Mais dans l'ensemble, ça va. Après, ce même relou me donne des réponses étonnamment pertinentes pour un 5è, et le cours se déroule plutôt bien. Séquence introductive terminée !

Mercredi, cours avec les 4è2, et ma tutrice, P., assiste au premier cours. Je les place car j'ai changé le plan de classe (pour séparer les bavards, etc.) Petite interro orale, puis exercices sur le commerce au XVIIIᴱ siècle à partir du tableau d'un port et d'une carte avec les flux de marchandises etc. L'aboutissement de la séance, c'est de leur montrer que parmi les "marchandises", il y a quand même des êtres humains (les esclaves). A., très bonne élève, très fine, me demande tout de suite : "mais Madame, les esclaves, c'est des marchandises ?!". S'ensuivent des questions à la limite du hors sujet mais intéressantes : "c'est vrai qu'on disait aux Noirs que c'était écrit dans la Bible qu'ils devaient être esclaves "? - "oui" - "mais c'était vraiment écrit ?". Petite précision sur la liberté d'interprétation des textes sacrés, etc. On corrige, puis on regarde un extrait d'Amistad, justement sur l'esclavage. Et puis ça sonne, c'était vraiment trop juste niveau timing…

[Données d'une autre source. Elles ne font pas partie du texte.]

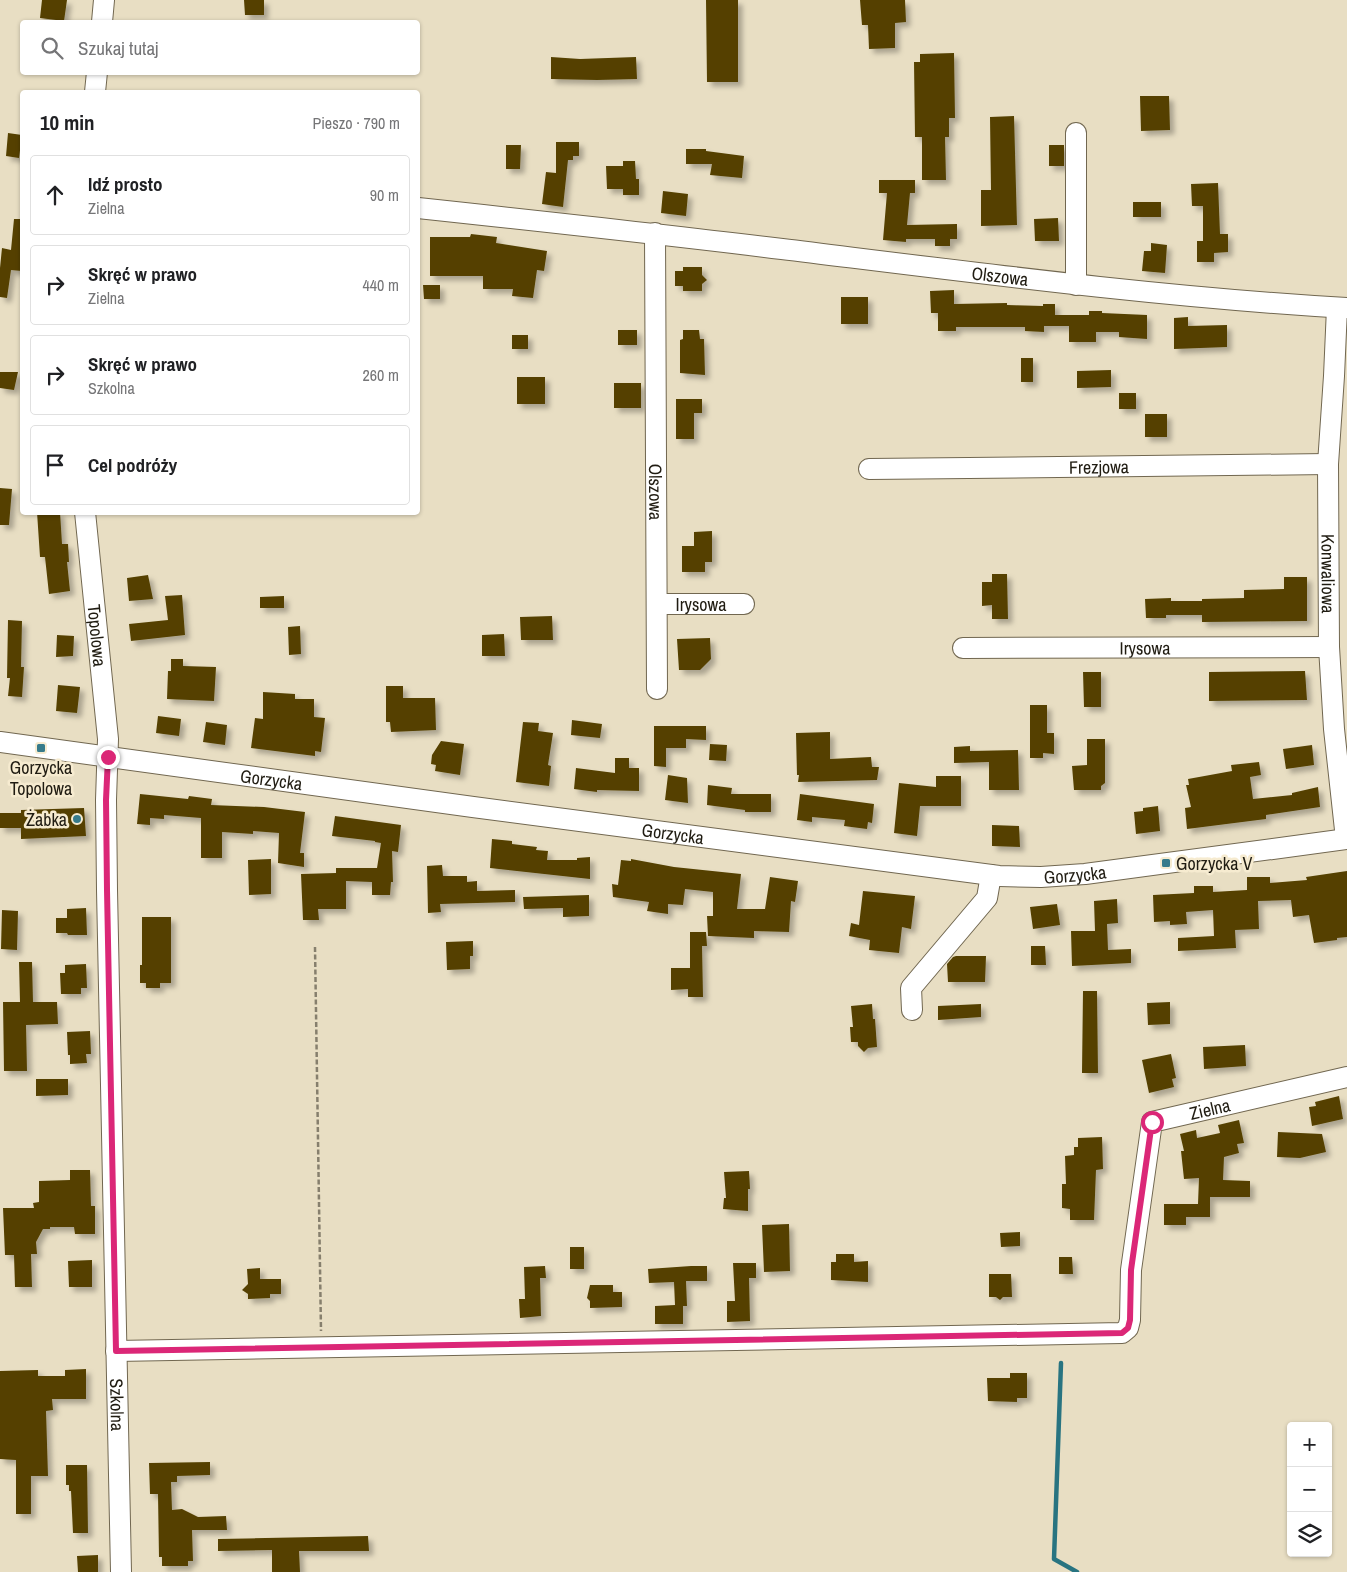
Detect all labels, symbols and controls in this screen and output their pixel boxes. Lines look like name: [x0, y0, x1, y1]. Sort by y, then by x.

Pendant l'heure, j'ai remarqué une élève, S., qui ne faisait rien : même quand je donnais simplement les éléments basiques de mise en page ("vous tracez une ligne verticale, d'un côté vous notez vos réponses, on fera la correction en face"), elle ne le faisait pas. Je vais la voir, la rappelle à l'ordre, mais ça ne change pas grand chose. Du coup je prends son carnet, je lui dis de venir me voir à la fin de l'heure.
Quand elle vient, je lui demande pourquoi elle ne faisait rien ; si elle a un souci avec l'histoire-géographie, avec moi, avec ce cours en particulier, si elle a des soucis chez elle, etc. J'arrive à peine à la faire me regarder quand je parle, et elle ne décroche littéralement pas un mot en réponse… Je finis par soupirer qu'elle ne me laisse pas le choix, que je vais mettre une remarque dans son carnet, à faire signer par ses parents.
J'en parle avec la prof principale des 4è2 à la récréation, elle me dit que S. devrait être placée en SEGPA (Sections d'enseignement général et professionnel adapté) : ce sont des sections spécifiques, pour les élèves présentant des difficultés variées. Dans son cas, elle a un énorme retard… Apparemment, ma collègue, en français, lui donne des exercices de niveau CE1 (accord des mots, etc.), et la fait participer le moins possible pour ne pas l'humilier devant la classe… Malgré tout cela, les parents refusent toujours le placement en SEGPA, estimant visiblement que ce n'est pas assez "bien". Ce n'est sans doute pas prestigieux, mais à quoi bon laisser leur fille dans une classe où elle ne comprend rien ? Et surtout, comment se fait-il qu'elle soit arrivée jusqu'à la 4è si elle a le niveau d'une enfant de 8 ou 10 ans ?! C'est quand même un gros dysfonctionnement, et si je vois qu'à la première évaluation, elle a des résultats catastrophiques, je pense que je demanderai à voir ses parents pour appuyer la demande de placement en SEGPA…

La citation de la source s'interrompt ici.